▸ Directive: Go through the records below and show every line with the string "hàng".

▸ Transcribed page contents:

━━━━━━━━

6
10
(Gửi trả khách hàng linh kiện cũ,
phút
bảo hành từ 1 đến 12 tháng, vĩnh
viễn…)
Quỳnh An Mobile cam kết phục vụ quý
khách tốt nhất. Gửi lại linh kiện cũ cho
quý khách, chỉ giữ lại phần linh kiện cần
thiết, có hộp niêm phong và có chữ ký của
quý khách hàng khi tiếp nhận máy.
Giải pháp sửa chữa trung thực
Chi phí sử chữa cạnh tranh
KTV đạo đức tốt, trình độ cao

━━━━━━━━

▸ Output for this task:
(Gửi trả khách hàng linh kiện cũ,
quý khách hàng khi tiếp nhận máy.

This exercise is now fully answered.